The study included 14 women between 19 to 39 years old (27,92±5,83 years) with obstetric CAPS. Prior to the development of acute obstetric situation, all 14 patients (pts) were healthy. Considering the presence of thrombotic microangiopathy (TMA) syndrome in all patients, plasma therapy in transfusion and/or plasma exchange modes was used as first-line therapy, 10 out of 14 (71.4%) pts received LMWH therapy. 2 patients were initially mistakenly diagnosed with aHUS and received complement-blocking treatment with eculizumab; one of them subsequently underwent a genetic study of the complement system, which did not reveal pathogenic mutations associated with aHUS.
In 5 of 14 (35.7%) patients this was the first pregnancy. 9 (64.3%) pts had a history of reproductive losses and other obstetric complications (4 (28.6%) - miscarriage, 3 (21%) - antenatal fetal death, 2 (7%) – PE). In 9 (64.3%) pts the disease manifested itself during pregnancy (3 in the 2nd trimester, 6 in the 3rd trimester), in 5 pts (36.7%) after childbirth. In all cases, after childbirth there was a deterioration in the condition and progression of TMA. The triggers for CAPS were various complications of pregnancy and childbirth (Figure 1).

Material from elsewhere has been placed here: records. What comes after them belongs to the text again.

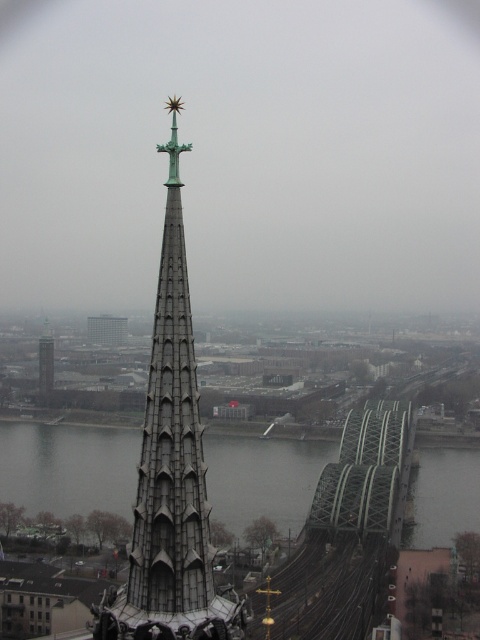
You are a tourist standing in front of the gray stone spire at center and the gray metallic water at lower center. Which object is closer to you?

The gray stone spire at center is closer to you because it is in front of the gray metallic water at lower center.

You are a tourist standing on the bridge and want to take a photo of the gray stone spire at center and the gray metallic water at lower center. Which object is positioned higher in the image?

The gray stone spire at center is located above the gray metallic water at lower center, so it is positioned higher in the image.

You are standing at the center of the bridge and want to take a photo of the gray stone spire at center. Based on its coordinates, in which direction should you point your camera to capture it?

The gray stone spire at center is located at point coordinates, so you should point your camera towards the center of the image to capture it.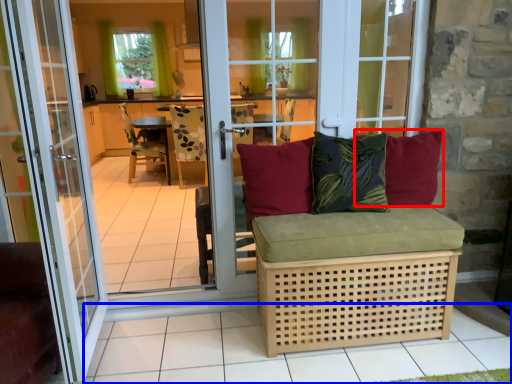
Question: Which point is closer to the camera, pillow (highlighted by a red box) or tile (highlighted by a blue box)?

Choices:
 (A) pillow
 (B) tile

Answer: (B)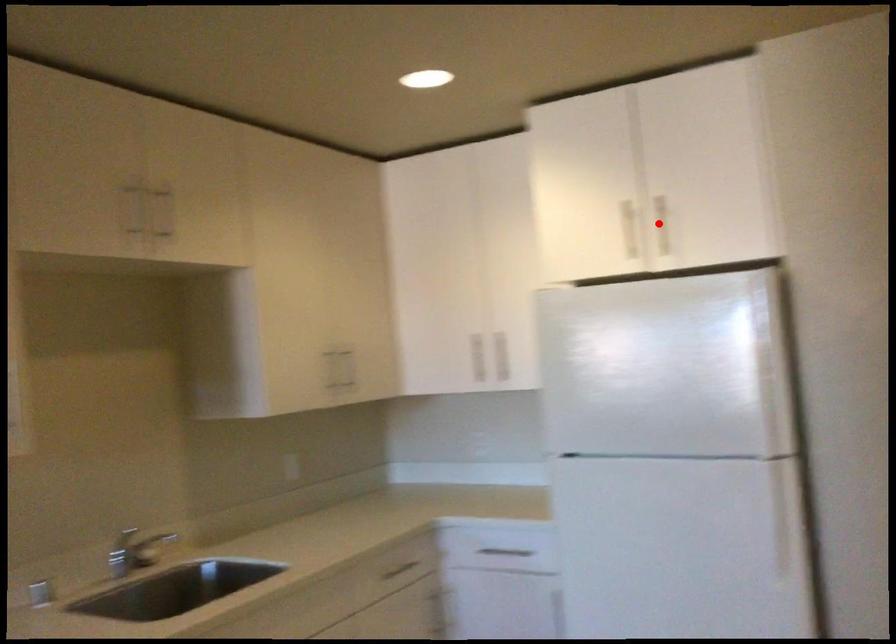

All pts had anemia (Hb 75.50 [59.0; 85.0] g/l), signs of hemolysis (increased LDH 661.50 [380.0; 1634.0] U/g, decreased haptoglobin, schizocytosis), thrombocytopenia (58.50 [34.0; 142.0]x109/l). The majority (64.3%) had hypertension. Kidney damage in 11 of 14 (78.6%) pts was represented by AKI (anuria, hypercreatininemia 230.0 [105.0; 329.0] mmol/l) with the need for dialysis in 6 (54.5%) of them. In the remaining 3 cases, creatinine values were normal, but proteinuria more than 0.5 g/l and hypertension were observed. Multiple organ failure was diagnosed in all patients. (Figure 2).Mortality was 28.6% (4 out of 14 pts). Among the surviving 10 (71.4%) pts, two were prescribed eculizumab with a positive effect in both cases, regardless of the time of initiation of therapy (on the 7th and 39th day from the onset of the disease). In all surviving pts renal function was completely restored.
1. A complicated obstetric history in pts with TMA syndrome requires, first of all, the exclusion of CAPS
2. In obstetric CAPS, kidney damage may be minimal, without AKI
3. Multiple triggers can activate complement in CAPS, which allows discussion of the effectiveness of eculizumab.